Hoy, el Banco de México cumple 100 años. Un siglo que, a primera vista, podría parecer un dato anecdótico. Pero basta mirar la historia económica del país para comprender la magnitud de esta institución en la vida nacional. Desde su fundación en 1925, en pleno periodo posrevolucionario, se convirtió en un pilar sobre el que se empezó a edificar un nuevo Estado en México.
En el proceso de creación del banco, desde luego destacaron las decisiones técnicas, pero las decisiones de orden político también fueron relevantes. México venía de años de profunda inestabilidad y era necesario “construir confianza”.
La economía estaba fragmentada, había una alta dependencia de materias primas sujetas a precios internacionales, circulaban billetes emitidos por numerosos bancos y la inflación afectaba a todos los mexicanos. En este contexto, el Gobierno entendió que hacía falta una institución bancaria fuerte, técnica y confiable. El Banco de México surgió entonces como una expresión temprana de institucionalismo, con la conciencia de que el progreso del país estaba condicionado a reglas claras y permanentes, que limitaran el alcance de decisiones arbitrarias.
En un país acostumbrado a cambios abruptos en los ámbitos económico, político y social, la estabilidad del Banco de México ha sido su marca distintiva frente a muchas otras instituciones. Los mexicanos hemos aprendido que, pase lo que pase, las decisiones de política monetaria del banco se toman en estricto apego técnico y con base en su mandato constitucional: proteger el poder adquisitivo de la moneda. Su autonomía, que data de abril de 1994, no solo blindó al banco de presiones políticas, también lo consolidó como un ancla de estabilidad, como un faro guía ante la incertidumbre económica.

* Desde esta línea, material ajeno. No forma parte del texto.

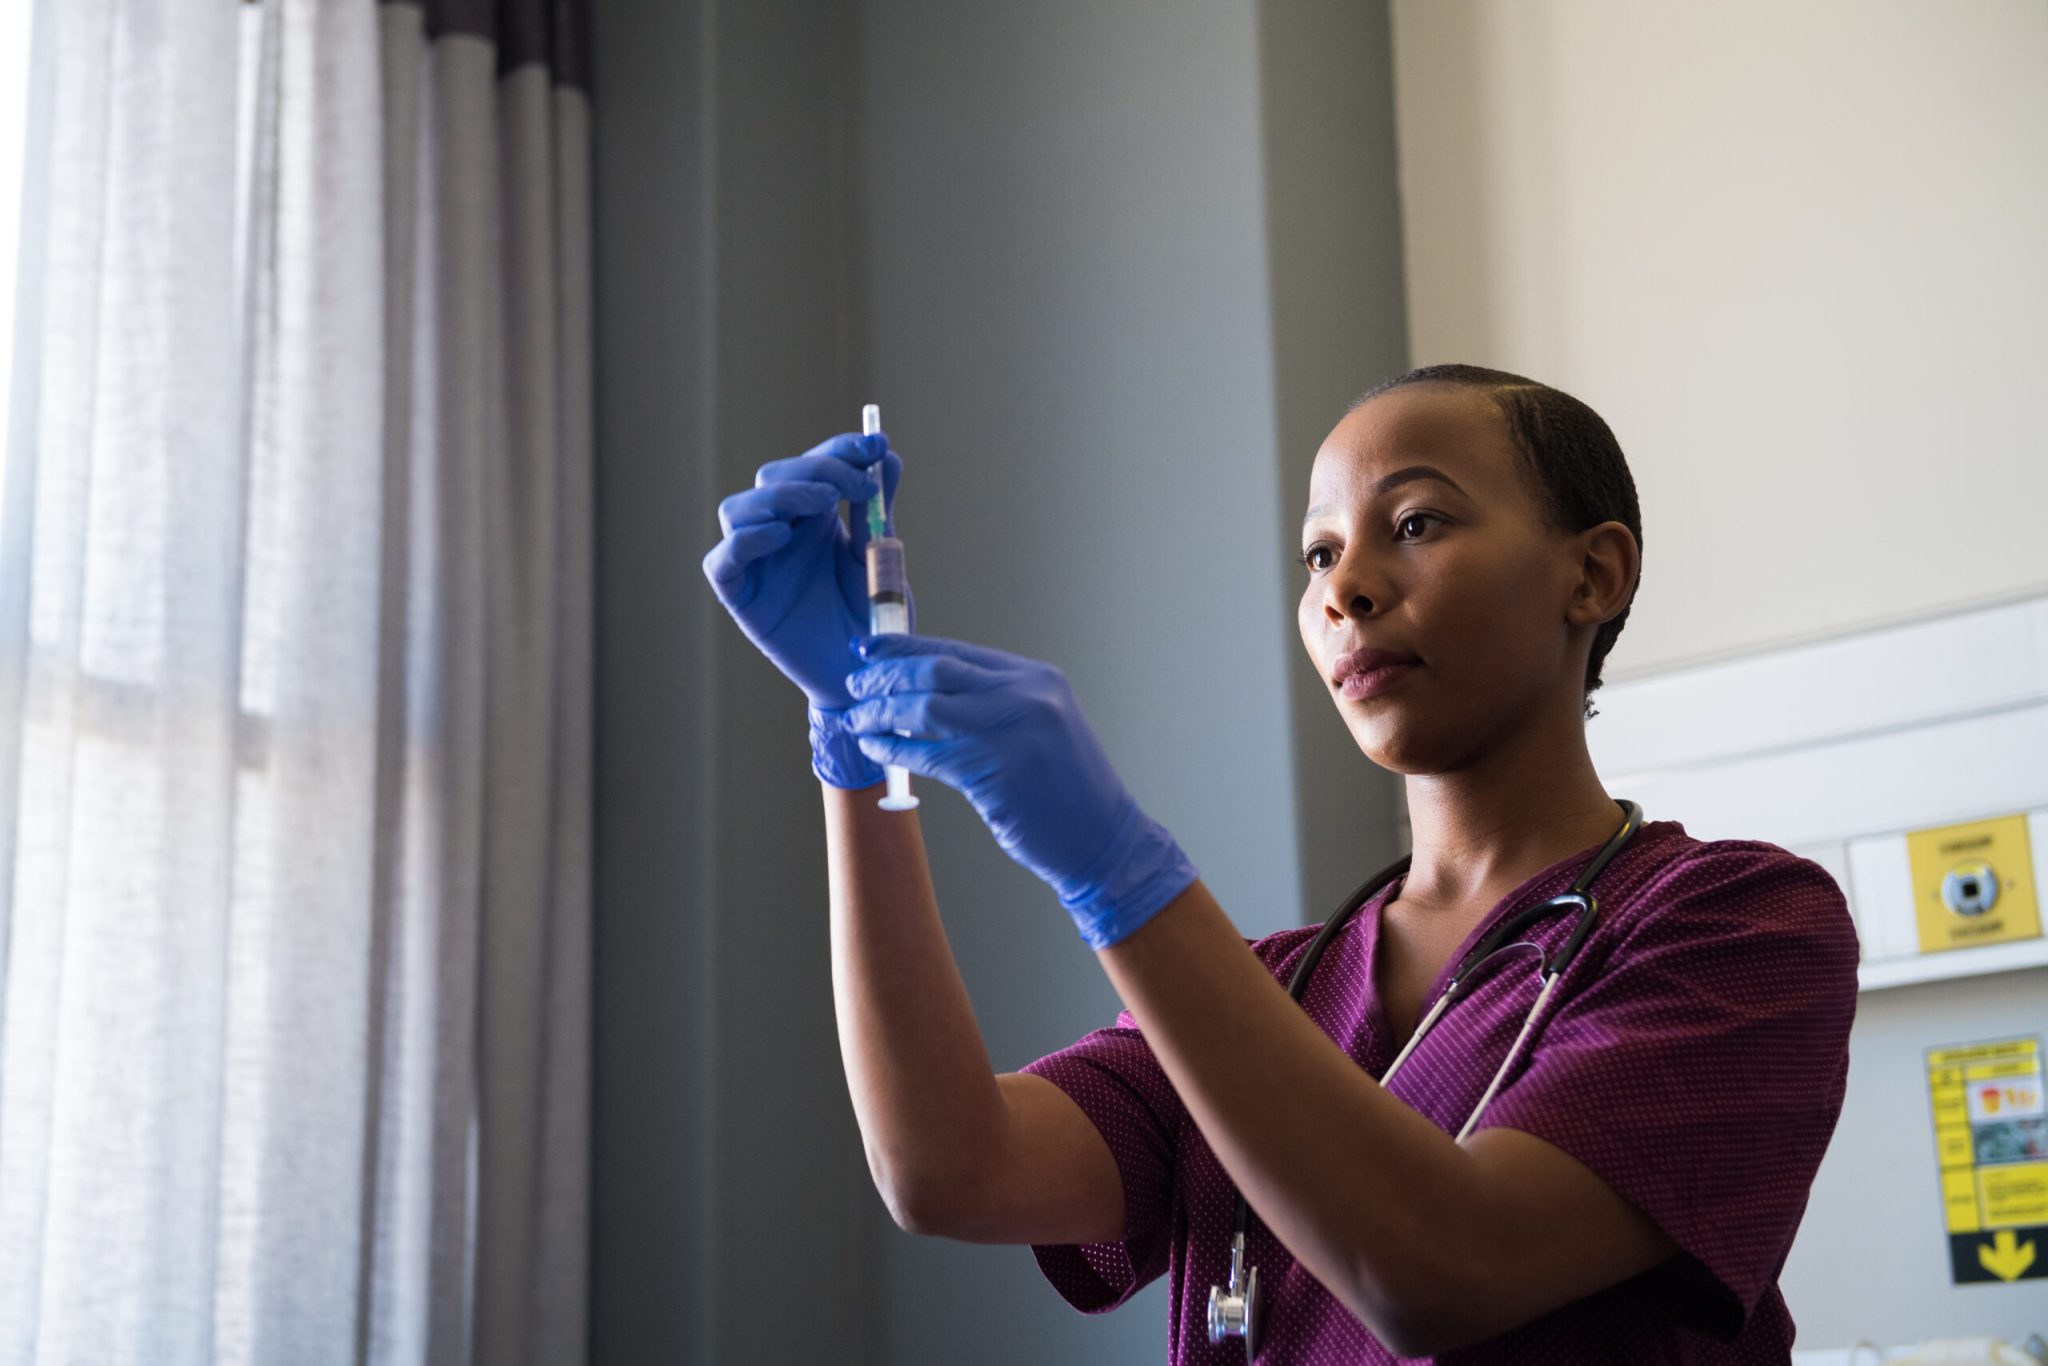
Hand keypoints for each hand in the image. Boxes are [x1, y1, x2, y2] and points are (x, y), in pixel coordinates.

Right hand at [702, 430, 909, 787]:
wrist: (863, 676)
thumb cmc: (869, 619)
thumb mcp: (880, 558)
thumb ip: (877, 511)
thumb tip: (888, 457)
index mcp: (813, 517)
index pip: (814, 464)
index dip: (840, 448)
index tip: (876, 446)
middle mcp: (779, 532)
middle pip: (773, 477)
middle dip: (816, 469)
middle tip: (856, 486)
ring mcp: (755, 562)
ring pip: (738, 508)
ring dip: (779, 496)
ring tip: (822, 505)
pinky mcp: (740, 596)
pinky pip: (722, 561)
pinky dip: (744, 542)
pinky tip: (780, 536)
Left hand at [842, 633, 1197, 948]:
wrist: (1103, 839)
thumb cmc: (1067, 787)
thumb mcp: (1042, 724)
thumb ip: (994, 702)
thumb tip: (923, 689)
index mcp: (1036, 678)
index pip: (957, 651)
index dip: (907, 647)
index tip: (870, 647)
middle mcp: (1026, 696)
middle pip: (936, 671)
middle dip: (887, 675)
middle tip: (856, 684)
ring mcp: (1011, 732)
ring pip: (926, 709)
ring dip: (881, 712)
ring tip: (856, 719)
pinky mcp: (996, 773)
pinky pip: (929, 755)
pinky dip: (894, 750)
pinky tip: (875, 749)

El Banco de México es símbolo de continuidad. Ha prevalecido ante gobiernos emanados de distintos partidos, crisis económicas, cambios políticos profundos y transformaciones sociales. Su fortaleza reside en que no depende de una persona ni de un partido, sino de reglas claras que aseguran la permanencia institucional. En este sentido, cumple un rol que va más allá de la economía: es un referente de estabilidad y confianza, un modelo de funcionamiento institucional a seguir.
Hoy, al celebrar su centenario, es posible decir que el banco central es un actor “discreto”, pero ni lejano ni abstracto de la sociedad a la que sirve. Cada decisión que toma impacta en la vida cotidiana de millones de mexicanos, en su interacción con los temas económicos y financieros: contratos, inversiones, créditos, ahorro. Es la confianza de saber que la moneda mantiene su valor, que las reglas del juego no cambian de la noche a la mañana.
En términos de una amplia visión de Estado, un banco central sólido es una condición indispensable para la viabilidad del contrato social. Su trayectoria nos recuerda que la institucionalidad no es un concepto teórico o académico, sino la base de la certidumbre y la estabilidad que todos necesitamos para tomar decisiones, principalmente, de índole económico.
Además, su prestigio ha trascendido fronteras. Comparado con otros países de la región, donde la inflación y la inestabilidad han marcado ciclos históricos, México ha mostrado ser un caso distinto, con un banco central respetado y con credibilidad. Esta reputación no solo fortalece la economía, sino que también proyecta la seriedad del país en el ámbito financiero internacional.
Celebrar el centenario de nuestro banco central es también celebrar la capacidad de una institución para adaptarse y perdurar frente a los desafíos del tiempo. Más que números o políticas, su legado reside en la confianza que inspira en todos los actores económicos y sociales, y en cómo su actuación consistente ha permitido que México enfrente cambios globales y locales con un referente sólido al que recurrir.
La historia del Banco de México demuestra que la fuerza de una institución no se mide solo por su poder formal, sino por la influencia positiva y sostenida que tiene en la sociedad.